Silence filled the motel room. The kind of silence that came after confessions, when words felt inadequate.

"That's not your fault," Sam said quietly.

"Tell that to my conscience."

Sam's expression shifted. Something familiar flickered in his eyes—recognition, shared pain.

"I dream about Jess," he said. "My girlfriend. The demon that killed our mom came for her too. I was in the same apartment when it happened. Same building. Same room. And I couldn't save her."

Two men carrying dead women in their hearts. Ethan understood, in that moment, why the Spirit had felt kinship with Sam from the beginning.

"We'll stop this ghost," Ethan said. "Before she gets anyone else."

"And if she comes for you?"

"Then I'll deal with her the same way I deal with everything else." He touched his chest, where the Spirit coiled watchfully. "Fire tends to solve most problems."

Dean stood, holstering his cleaned gun. "Tomorrow. Antique shop. We smash the mirror, burn the remains, move on." He paused at the door. "And Ethan? Cover the mirrors in here. Better safe than bleeding out through your eyeballs."

Ethan spent the next hour taping newspaper over every reflective surface in his room. The bathroom mirror. The window glass. The cheap framed prints with their glare-catching surfaces.

When he was done, the room felt like a bunker. Sealed off. Safe.

The Spirit hummed disapprovingly.

YOU FEAR HER.

"I fear what she represents. Judgment without mercy. Punishment without understanding."

WE ARE THE SAME.

"No." Ethan's voice came out hard. "We're not. I give them a chance. I let the sheriff in Wisconsin choose his own punishment.
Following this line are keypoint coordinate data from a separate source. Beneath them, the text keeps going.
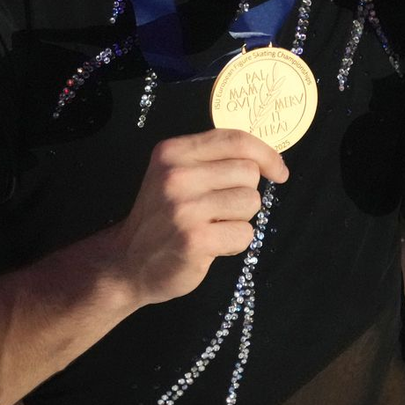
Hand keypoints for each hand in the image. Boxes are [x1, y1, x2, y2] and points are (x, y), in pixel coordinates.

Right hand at [112, 129, 288, 307]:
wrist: (125, 264)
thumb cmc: (163, 217)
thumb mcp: (177, 174)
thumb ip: (214, 160)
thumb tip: (269, 160)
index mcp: (173, 152)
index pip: (236, 140)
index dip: (267, 154)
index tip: (279, 171)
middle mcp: (176, 175)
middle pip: (249, 172)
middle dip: (244, 192)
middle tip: (217, 209)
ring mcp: (184, 208)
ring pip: (251, 202)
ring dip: (240, 219)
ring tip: (211, 226)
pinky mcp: (195, 239)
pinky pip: (244, 234)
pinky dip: (234, 243)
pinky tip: (210, 245)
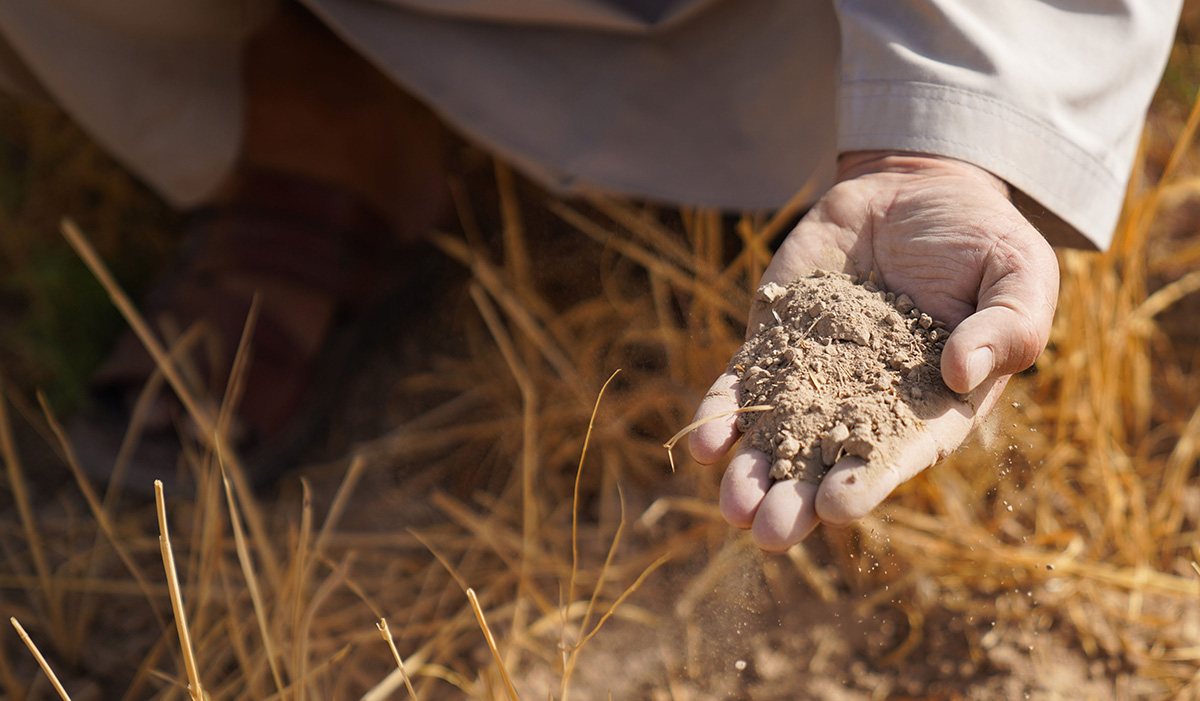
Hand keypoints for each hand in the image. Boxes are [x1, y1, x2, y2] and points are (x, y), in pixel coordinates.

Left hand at [689, 151, 1058, 550]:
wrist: (914, 192)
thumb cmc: (981, 241)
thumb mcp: (1020, 273)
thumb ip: (1009, 325)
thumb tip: (964, 370)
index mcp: (931, 409)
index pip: (896, 458)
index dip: (866, 483)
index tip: (838, 504)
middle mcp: (865, 408)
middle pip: (823, 466)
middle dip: (794, 503)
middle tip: (769, 534)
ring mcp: (813, 379)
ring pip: (773, 440)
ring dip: (748, 475)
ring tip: (732, 504)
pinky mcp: (773, 345)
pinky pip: (741, 387)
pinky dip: (721, 414)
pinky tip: (704, 439)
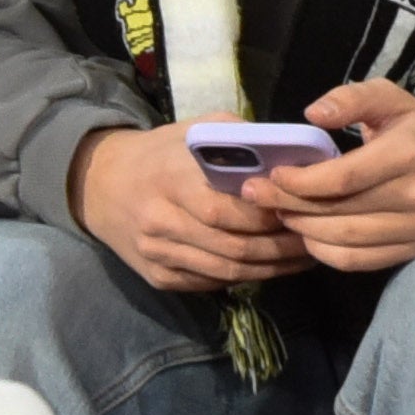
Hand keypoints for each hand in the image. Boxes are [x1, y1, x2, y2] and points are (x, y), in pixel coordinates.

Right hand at [71, 122, 312, 291]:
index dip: (271, 216)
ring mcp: (159, 255)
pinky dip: (246, 278)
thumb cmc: (159, 152)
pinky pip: (210, 283)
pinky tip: (271, 266)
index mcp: (172, 181)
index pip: (229, 211)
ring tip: (306, 256)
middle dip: (282, 248)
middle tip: (316, 237)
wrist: (99, 185)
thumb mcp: (195, 131)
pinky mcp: (158, 277)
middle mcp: (162, 223)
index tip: (305, 210)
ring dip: (272, 269)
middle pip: (234, 248)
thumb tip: (293, 154)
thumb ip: (240, 140)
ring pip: (227, 272)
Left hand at [264, 81, 414, 270]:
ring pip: (344, 240)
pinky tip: (309, 235)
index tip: (273, 174)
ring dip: (303, 230)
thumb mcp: (392, 100)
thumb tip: (312, 113)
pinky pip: (357, 261)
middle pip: (338, 211)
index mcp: (408, 153)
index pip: (343, 178)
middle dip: (290, 205)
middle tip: (258, 197)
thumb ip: (352, 99)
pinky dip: (325, 252)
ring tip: (282, 214)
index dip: (300, 181)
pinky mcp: (412, 251)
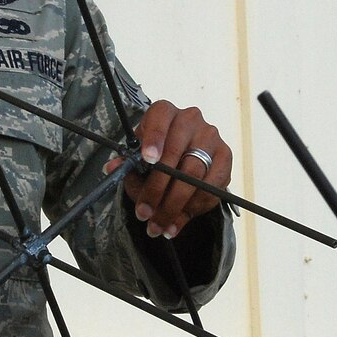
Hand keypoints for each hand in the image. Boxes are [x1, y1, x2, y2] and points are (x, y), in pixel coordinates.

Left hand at [106, 100, 231, 237]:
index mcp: (164, 112)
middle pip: (176, 155)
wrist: (182, 155)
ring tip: (158, 225)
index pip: (160, 118)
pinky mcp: (225, 156)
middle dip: (157, 190)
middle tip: (144, 213)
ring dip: (174, 206)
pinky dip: (193, 210)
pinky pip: (212, 188)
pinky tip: (177, 223)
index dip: (154, 139)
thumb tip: (111, 169)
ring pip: (194, 176)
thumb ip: (127, 163)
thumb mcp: (138, 154)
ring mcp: (211, 137)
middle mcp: (190, 119)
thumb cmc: (156, 152)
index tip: (147, 160)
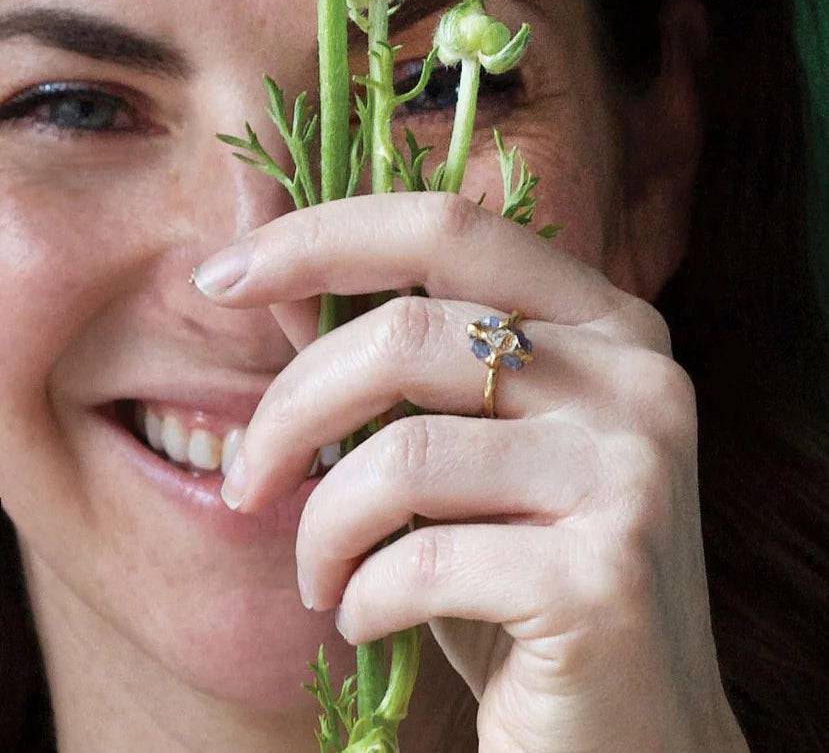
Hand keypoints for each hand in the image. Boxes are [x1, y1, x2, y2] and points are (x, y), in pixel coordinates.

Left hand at [196, 192, 747, 751]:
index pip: (448, 229)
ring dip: (322, 524)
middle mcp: (638, 378)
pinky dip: (361, 596)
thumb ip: (390, 362)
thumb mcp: (457, 450)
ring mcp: (635, 473)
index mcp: (605, 324)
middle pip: (408, 332)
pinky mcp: (607, 577)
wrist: (626, 726)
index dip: (320, 236)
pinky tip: (365, 618)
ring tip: (317, 573)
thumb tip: (271, 282)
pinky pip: (423, 561)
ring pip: (404, 454)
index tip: (219, 276)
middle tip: (244, 480)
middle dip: (289, 409)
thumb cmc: (520, 573)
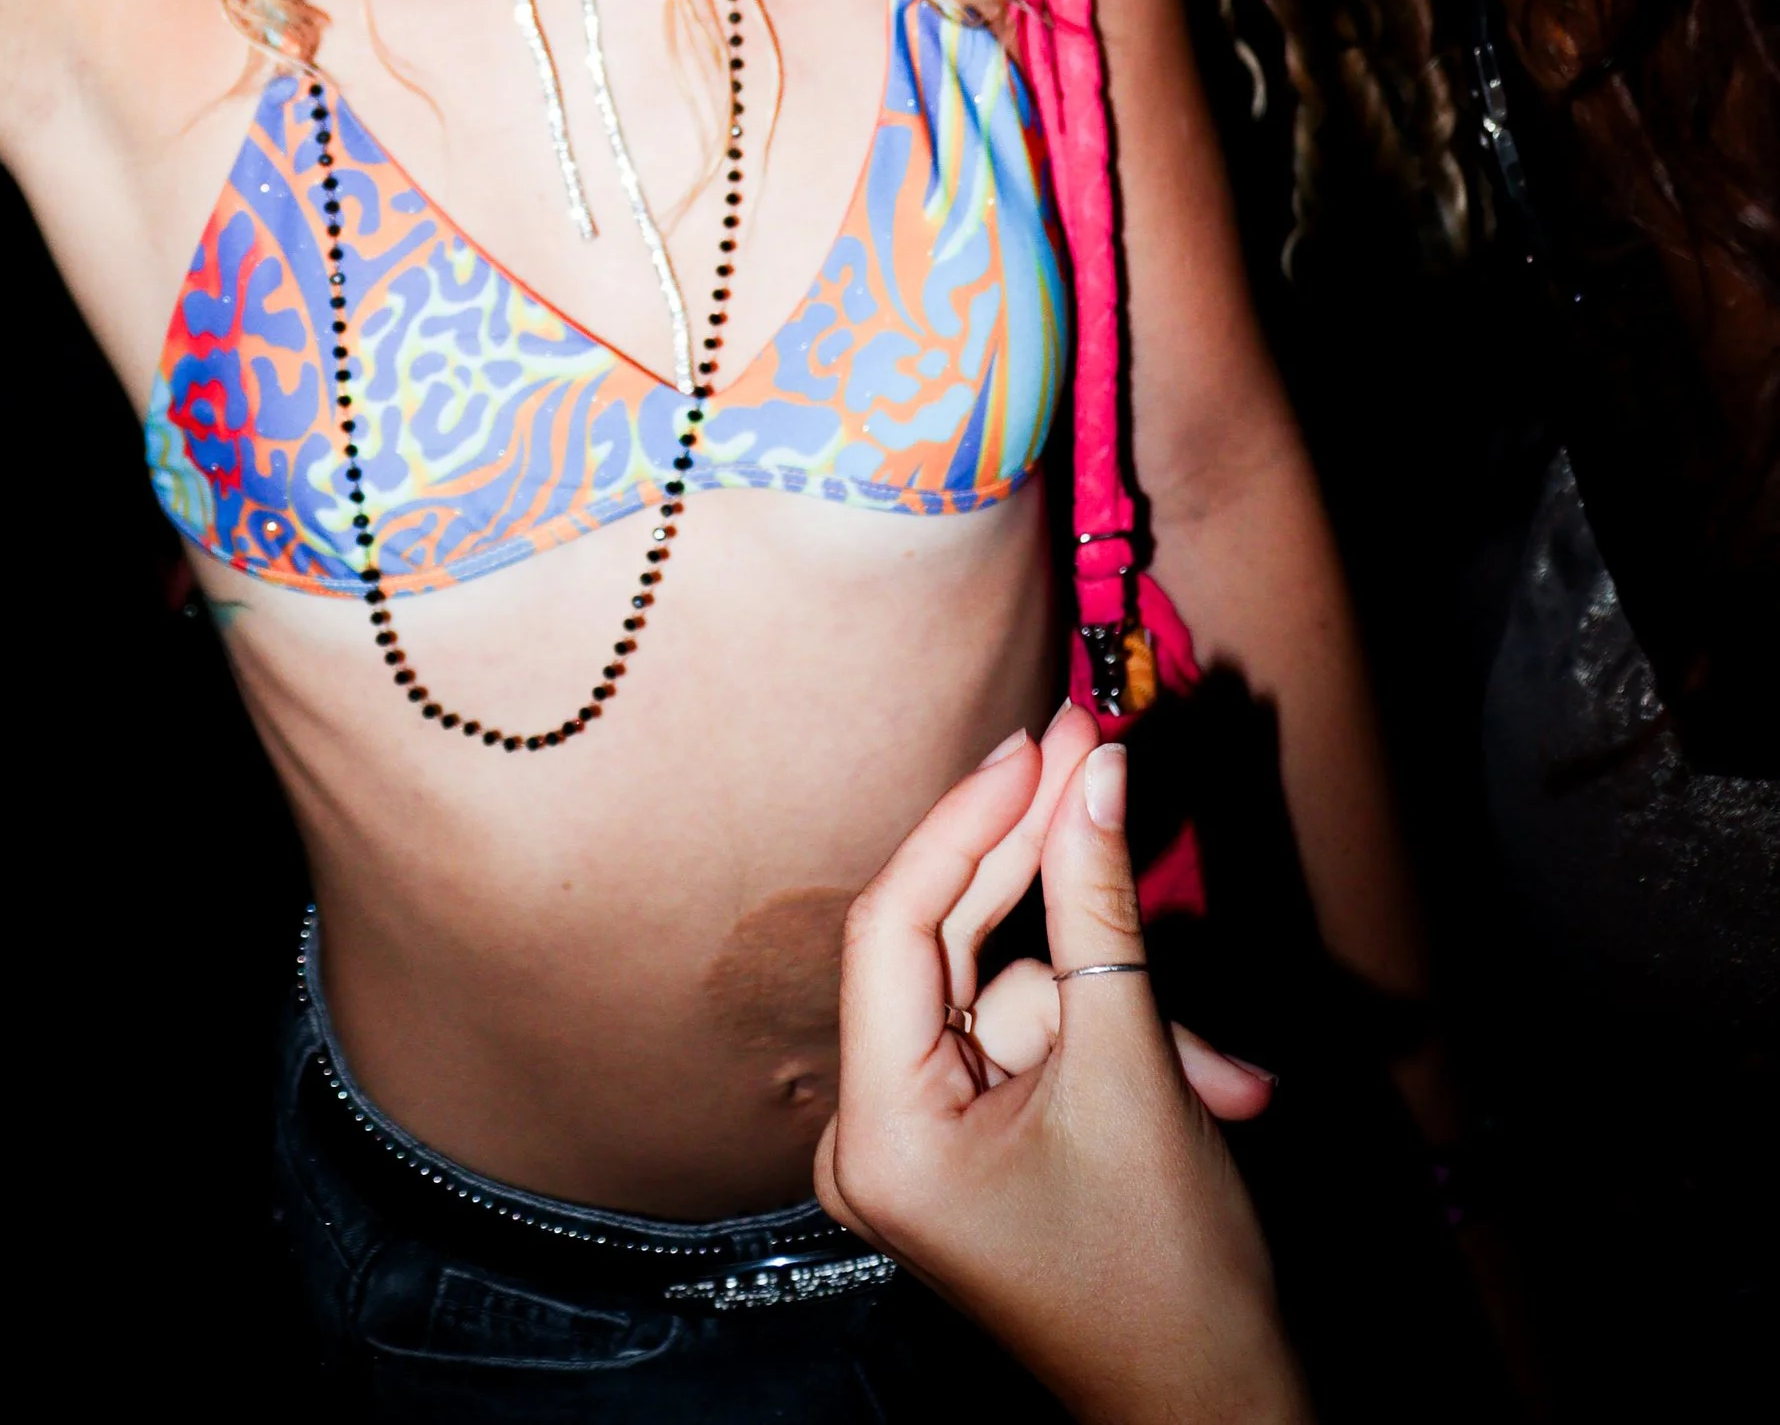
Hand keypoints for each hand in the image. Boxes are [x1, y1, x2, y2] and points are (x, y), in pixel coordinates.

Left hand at [817, 726, 1308, 1424]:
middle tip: (1098, 745)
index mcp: (877, 1132)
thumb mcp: (1131, 1067)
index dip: (970, 817)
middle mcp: (873, 1133)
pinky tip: (1209, 1082)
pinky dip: (1116, 1038)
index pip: (897, 922)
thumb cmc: (1169, 1281)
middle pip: (950, 942)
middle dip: (1044, 864)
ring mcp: (919, 1140)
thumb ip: (1097, 905)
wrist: (1222, 1410)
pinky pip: (1033, 1039)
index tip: (1041, 738)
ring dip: (1123, 1003)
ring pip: (1017, 993)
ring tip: (1215, 1068)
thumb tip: (1093, 769)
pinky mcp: (969, 1141)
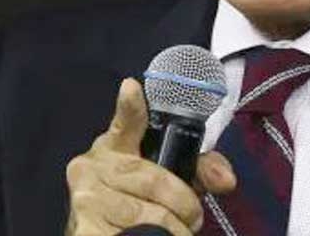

Mary Worthington doesn't give anyone choices—she just kills."

AND WHEN THE URGE GROWS TOO STRONG? WHEN THE GUILTY STAND BEFORE US AND THE FIRE DEMANDS RELEASE?

Ethan didn't have an answer. The Spirit's question cut too close to fears he'd been suppressing since the first transformation.

He lay on the bed, staring at the newspaper-covered walls, and tried not to think about what Bloody Mary might show him if she ever got the chance.